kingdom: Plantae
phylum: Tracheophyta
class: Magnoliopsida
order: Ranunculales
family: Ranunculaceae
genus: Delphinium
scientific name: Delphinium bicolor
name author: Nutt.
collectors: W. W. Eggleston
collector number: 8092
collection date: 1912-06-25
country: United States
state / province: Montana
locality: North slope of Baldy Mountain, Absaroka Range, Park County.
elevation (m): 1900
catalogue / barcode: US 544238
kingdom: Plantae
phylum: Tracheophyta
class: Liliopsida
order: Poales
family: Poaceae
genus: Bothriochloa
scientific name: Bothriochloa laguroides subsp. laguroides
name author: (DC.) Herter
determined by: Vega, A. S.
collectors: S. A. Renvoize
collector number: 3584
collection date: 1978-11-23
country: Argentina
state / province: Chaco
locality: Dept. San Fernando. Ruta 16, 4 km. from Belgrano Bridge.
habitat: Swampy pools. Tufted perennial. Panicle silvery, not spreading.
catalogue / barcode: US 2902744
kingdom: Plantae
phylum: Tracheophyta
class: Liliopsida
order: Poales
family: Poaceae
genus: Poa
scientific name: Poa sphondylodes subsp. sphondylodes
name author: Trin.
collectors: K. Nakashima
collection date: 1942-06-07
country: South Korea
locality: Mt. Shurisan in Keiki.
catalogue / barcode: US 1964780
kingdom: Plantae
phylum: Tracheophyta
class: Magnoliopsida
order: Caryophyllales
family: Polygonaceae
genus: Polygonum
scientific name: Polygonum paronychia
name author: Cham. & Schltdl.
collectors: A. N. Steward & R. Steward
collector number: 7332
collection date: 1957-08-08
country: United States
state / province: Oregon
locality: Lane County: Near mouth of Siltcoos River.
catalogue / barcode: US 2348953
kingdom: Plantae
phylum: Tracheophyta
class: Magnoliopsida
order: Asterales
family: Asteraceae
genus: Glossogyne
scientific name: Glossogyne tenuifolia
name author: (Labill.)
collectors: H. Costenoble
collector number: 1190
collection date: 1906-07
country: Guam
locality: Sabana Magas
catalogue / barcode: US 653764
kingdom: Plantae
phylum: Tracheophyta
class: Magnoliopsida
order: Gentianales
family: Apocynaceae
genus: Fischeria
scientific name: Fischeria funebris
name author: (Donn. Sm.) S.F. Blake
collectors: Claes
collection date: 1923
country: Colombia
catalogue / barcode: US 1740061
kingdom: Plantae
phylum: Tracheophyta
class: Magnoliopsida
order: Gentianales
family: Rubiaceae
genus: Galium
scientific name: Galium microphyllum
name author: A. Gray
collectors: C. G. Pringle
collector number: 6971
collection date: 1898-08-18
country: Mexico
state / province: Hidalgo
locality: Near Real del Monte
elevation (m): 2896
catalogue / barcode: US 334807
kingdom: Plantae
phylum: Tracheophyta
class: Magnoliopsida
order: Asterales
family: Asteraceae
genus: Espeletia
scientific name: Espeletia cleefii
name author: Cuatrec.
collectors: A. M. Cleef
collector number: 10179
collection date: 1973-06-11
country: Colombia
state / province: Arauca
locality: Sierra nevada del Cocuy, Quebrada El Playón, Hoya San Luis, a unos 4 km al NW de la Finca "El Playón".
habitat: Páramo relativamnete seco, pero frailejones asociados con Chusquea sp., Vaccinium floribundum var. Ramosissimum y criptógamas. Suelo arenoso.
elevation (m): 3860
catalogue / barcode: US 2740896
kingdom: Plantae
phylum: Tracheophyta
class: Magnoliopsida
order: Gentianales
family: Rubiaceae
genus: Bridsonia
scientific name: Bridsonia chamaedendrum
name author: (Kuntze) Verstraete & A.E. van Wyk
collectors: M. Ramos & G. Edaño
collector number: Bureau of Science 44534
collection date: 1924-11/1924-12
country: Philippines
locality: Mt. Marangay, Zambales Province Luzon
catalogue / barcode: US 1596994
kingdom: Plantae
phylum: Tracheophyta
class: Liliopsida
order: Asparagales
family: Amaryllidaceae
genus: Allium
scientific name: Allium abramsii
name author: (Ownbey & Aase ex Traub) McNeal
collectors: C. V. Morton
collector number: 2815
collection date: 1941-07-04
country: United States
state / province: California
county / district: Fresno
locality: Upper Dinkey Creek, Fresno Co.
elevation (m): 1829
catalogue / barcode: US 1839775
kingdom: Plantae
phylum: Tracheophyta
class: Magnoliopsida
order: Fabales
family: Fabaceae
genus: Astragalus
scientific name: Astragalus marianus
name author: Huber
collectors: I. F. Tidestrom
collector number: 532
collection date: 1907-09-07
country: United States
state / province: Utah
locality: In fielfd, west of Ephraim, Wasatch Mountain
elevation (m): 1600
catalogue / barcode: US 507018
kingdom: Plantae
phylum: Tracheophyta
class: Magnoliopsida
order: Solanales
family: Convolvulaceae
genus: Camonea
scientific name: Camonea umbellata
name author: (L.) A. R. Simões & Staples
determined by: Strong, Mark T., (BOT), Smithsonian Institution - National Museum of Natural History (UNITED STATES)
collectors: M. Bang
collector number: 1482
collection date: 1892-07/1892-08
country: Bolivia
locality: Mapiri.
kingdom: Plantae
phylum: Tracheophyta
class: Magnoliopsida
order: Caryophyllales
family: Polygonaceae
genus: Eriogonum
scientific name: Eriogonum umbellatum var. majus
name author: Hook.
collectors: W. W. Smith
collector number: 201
········
**What is being asked:** Can you output every line of the listing above as a JSON list of strings, with one string per line and blank lines omitted?

**Final answer:**
[
  "kingdom: Plantae",
  "phylum: Tracheophyta",
  "class: Magnoliopsida",
  "order: Ranunculales",
  "family: Ranunculaceae",
  "genus: Delphinium",
  "scientific name: Delphinium bicolor",
  "name author: Nutt.",
  "collectors: W. W. Eggleston",
  "collector number: 8092",
  "collection date: 1912-06-25",
  "country: United States",
  "state / province: Montana",
  "locality: North slope of Baldy Mountain, Absaroka Range, Park County.",
  "elevation (m): 1900",
  "catalogue / barcode: US 544238",
  "kingdom: Plantae",
  "phylum: Tracheophyta",
  "class: Liliopsida",
  "order: Poales",
  "family: Poaceae",
  "genus: Bothriochloa",
  "scientific name: Bothriochloa laguroides subsp. laguroides",
  "name author: (DC.) Herter",
  "determined by: Vega, A. S.",
  "collectors: S. A. Renvoize",
  "collector number: 3584",
  "collection date: 1978-11-23",
  "country: Argentina",
  "state / province: Chaco",
  "locality: Dept. San Fernando. Ruta 16, 4 km. from Belgrano Bridge.",
  "habitat: Swampy pools. Tufted perennial. Panicle silvery, not spreading.",
  "catalogue / barcode: US 2902744",
  "kingdom: Plantae",
  "phylum: Tracheophyta",
  "class: Liliopsida",
  "order: Poales",
  "family: Poaceae",
  "genus: Poa",
  "scientific name: Poa sphondylodes subsp. sphondylodes",
  "name author: Trin.",
  "collectors: K. Nakashima",
  "collection date: 1942-06-07",
  "country: South Korea",
  "locality: Mt. Shurisan in Keiki.",
  "catalogue / barcode: US 1964780",
  "kingdom: Plantae",
  "phylum: Tracheophyta",
  "class: Magnoliopsida",
  "order: Caryophyllales",
  "family: Polygonaceae",
  "genus: Polygonum",
  "scientific name: Polygonum paronychia",
  "name author: Cham. & Schltdl.",
  "collectors: A. N. Steward & R. Steward",
  "collector number: 7332",
  "collection date: 1957-08-08",
  "country: United States",
  "state / province: Oregon",
  "locality: Lane County: Near mouth of Siltcoos River.",
  "catalogue / barcode: US 2348953",
  "kingdom: Plantae",
  "phylum: Tracheophyta",
  "class: Magnoliopsida",
  "order: Asterales",
  "family: Asteraceae",
  "genus: Glossogyne",
  "scientific name: Glossogyne tenuifolia",
  "name author: (Labill.)",
  "collectors: H. Costenoble",
  "collector number: 1190",
  "collection date: 1906-07",
  "country: Guam",
  "locality: Sabana Magas",
  "catalogue / barcode: US 653764",
  "kingdom: Plantae",
  "phylum: Tracheophyta",
  "class: Magnoliopsida",
  "order: Gentianales",
  "family: Apocynaceae",
  "genus: Fischeria",
  "scientific name: Fischeria funebris",
  "name author: (Donn. Sm.) S.F. Blake",
  "collectors: Claes",
  "collection date: 1923",
  "country: Colombia",
  "catalogue / barcode: US 1740061",
  "kingdom: Plantae",
  "phylum: Tracheophyta",
  "class: Magnoliopsida",
  "order: Gentianales",
  "family: Rubiaceae",
  "genus: Galium",
  "scientific name: Galium microphyllum",
  "name author: A. Gray",
  "collectors: C. G. Pringle",
  "collector number: 6971",
  "collection date: 1898-08-18",
  "country: Mexico",
  "state / province: Hidalgo",
  "locality: Near Real del Monte",
  "elevation (m): 2896",
  "catalogue / barcode: US 334807",
  "kingdom: Plantae",
  "phylum: Tracheophyta",
  "class: Magnoliopsida",
  "order: Asterales",
  "family: Asteraceae",
  "genus: Espeletia",
  "scientific name: Espeletia cleefii",
  "name author: Cuatrec.",
  "collectors: A. M. Cleef",
  "collector number: 10179",
  "collection date: 1973-06-11",
  "country: Colombia",
  "state / province: Arauca",
  "locality: Sierra nevada del Cocuy, Quebrada El Playón, Hoya San Luis, a unos 4 km al NW de la Finca \"El Playón\".",
  "habitat: Páramo relativamnete seco, pero frailejones asociados con Chusquea sp., Vaccinium floribundum var. Ramosissimum y criptógamas. Suelo arenoso.",
  "elevation (m): 3860",
  "catalogue / barcode: US 2740896",
  "kingdom: Plantae",
  "phylum: Tracheophyta",
  "class: Magnoliopsida",
  "order: Gentianales",
  "family: Rubiaceae",
  "genus: Bridsonia",
  "scientific name: Bridsonia chamaedendrum",
  "name author: (Kuntze) Verstraete & A.E. van Wyk",
  "collectors: M. Ramos & G. Edaño",
  "collector number: Bureau of Science 44534",
  "collection date: 1924-11/1924-12",
  "country: Philippines",
  "locality: Mt. Marangay, Zambales Province Luzon",
  "catalogue / barcode: US 1596994",
  "kingdom: Plantae",
  "phylum: Tracheophyta",
  "class: Liliopsida",
  "order: Asparagales",
  "family: Amaryllidaceae",
  "genus: Allium",
  "scientific name: Allium abramsii",
  "name author: (Ownbey & Aase ex Traub) McNeal",
  "collectors: C. V. Morton",
  "collector number: 2815",
  "collection date: 1941-07-04",
  "country: United States",
  "state / province: California",
  "county / district: Fresno",
  "locality: Upper Dinkey Creek, Fresno Co.",
  "elevation (m): 1829",
  "catalogue / barcode: US 1839775",
  "kingdom: Plantae",
  "phylum: Tracheophyta",
  "class: Magnoliopsida",
  "order: Fabales",
  "family: Fabaceae",
  "genus: Astragalus",
  "scientific name: Astragalus marianus",
  "name author: Huber",
  "collectors: I. F. Tidestrom",
  "collector number: 532",
  "collection date: 1907-09-07",
  "country: United States",
  "state / province: Utah",
  "locality: In fielfd, west of Ephraim, Wasatch Mountain",
  "elevation (m): 1600",
  "catalogue / barcode: US 507018",
  "kingdom: Plantae",
  "phylum: Tracheophyta",
  "class: Magnoliopsida",
  "order: Solanales",
  "family: Convolvulaceae",
  "genus: Camonea",
  "scientific name: Camonea umbellata",
  "name author: (L.) A. R. Simões & Staples",
  "determined by: Strong, Mark T., (BOT), Smithsonian Institution - National Museum of Natural History (UNITED STATES)",
  "collectors: M. Bang",
  "collector number: 1482",
  "collection date: 1892-07/1892-08",
  "country: Bolivia",
  "locality: Mapiri.",
  "kingdom: Plantae",
  "phylum: Tracheophyta",
  "class: Magnoliopsida",
  "order: Caryophyllales",
  "family: Polygonaceae",
  "genus: Eriogonum",
  "scientific name: Eriogonum umbellatum var. majus",
  "name author: Hook.",
  "collectors: W. W. Smith",
  "collector number: 201"
]